Davalı vekili, takibe konu senede ilişkin herhangi bir ödeme yapılmadığını, yapılan ödemelerin yazılı delil ile ispatının gerekli olduğunu, senet üzerinde 30.000,00 TL olan miktarın 15.000,00 TL"ye dönüştürüldüğünü, bunda davacının bir zararının bulunmadığını, banka dekontunun İ.İ.K.68.maddesindeki belgelerden olmadığını savunarak davanın reddine karar verilmesini istemiştir.
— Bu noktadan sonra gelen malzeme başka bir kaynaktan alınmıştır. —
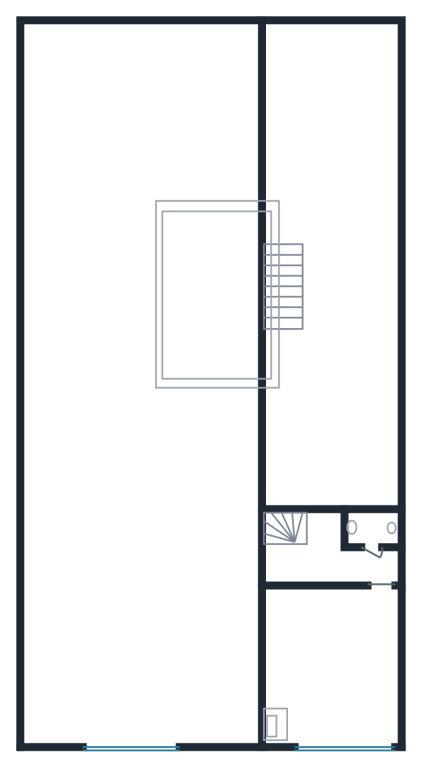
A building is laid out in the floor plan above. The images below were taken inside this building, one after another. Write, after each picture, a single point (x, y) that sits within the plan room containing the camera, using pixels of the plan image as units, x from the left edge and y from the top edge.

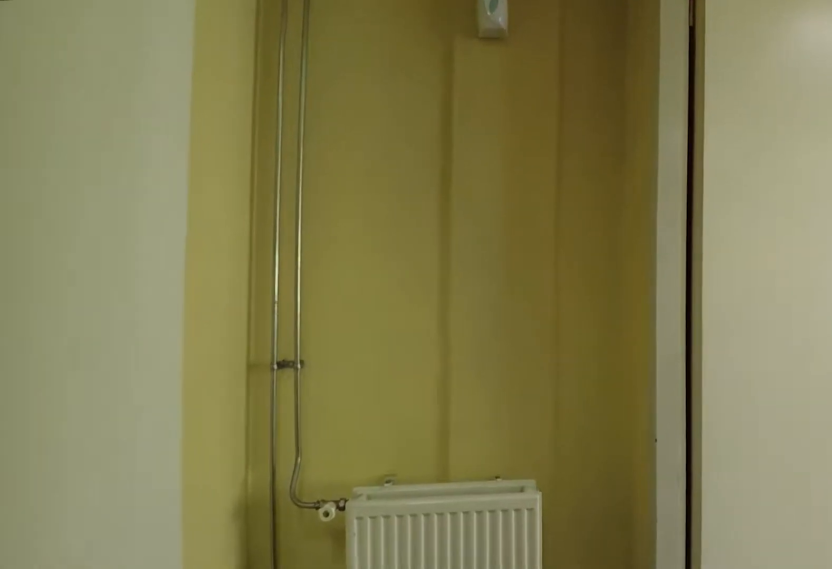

Mahkemece, yapılan yargılama ve toplanan delillere göre, davacı taraf davalının hesabına yatırdığı 10.690,00TL "ye ilişkin dekontunu ibraz ettiği, yatırılan paranın icraya konu borca istinaden olduğunu ileri sürdüğü, davalı tarafça yapılan ödemeye itiraz edilmediği ödenen paranın da icra takibindeki borca ilişkin olmadığına dair beyanda bulunulmadığı, bu durumda davalı taraf yapılan ödemelerin başka bir borca istinaden yapıldığını ispatlamakla yükümlü olduğu, davalı tarafça yapılan 10.690,00 TL paranın başka bir borca istinaden yapıldığı ispat edilemediği, alacak takibe konduktan sonra ödemenin yapıldığı, bu nedenle davalı tarafın diğer alacaklara hak kazandığı gerekçesiyle davanın kısmen kabulüne ve %20 tazminat talebinin reddine karar verilmiş, hüküm taraf vekillerince temyiz edilmiştir.
1-Dosyadaki yazılara, kararın dayandığı delillerle gerektirici sebeplere ve özellikle somut olayda ispat yükünün davacıda olduğu, mahkemenin ispat yükünü davalıya yüklemesinin doğru olmadığı, kararın sonucu itibariyle doğru olduğunun anlaşılmış olmasına göre davalının tüm, davacının aşağıdaki bendin dışında kalan temyiz itirazlarının reddi gerekmiştir.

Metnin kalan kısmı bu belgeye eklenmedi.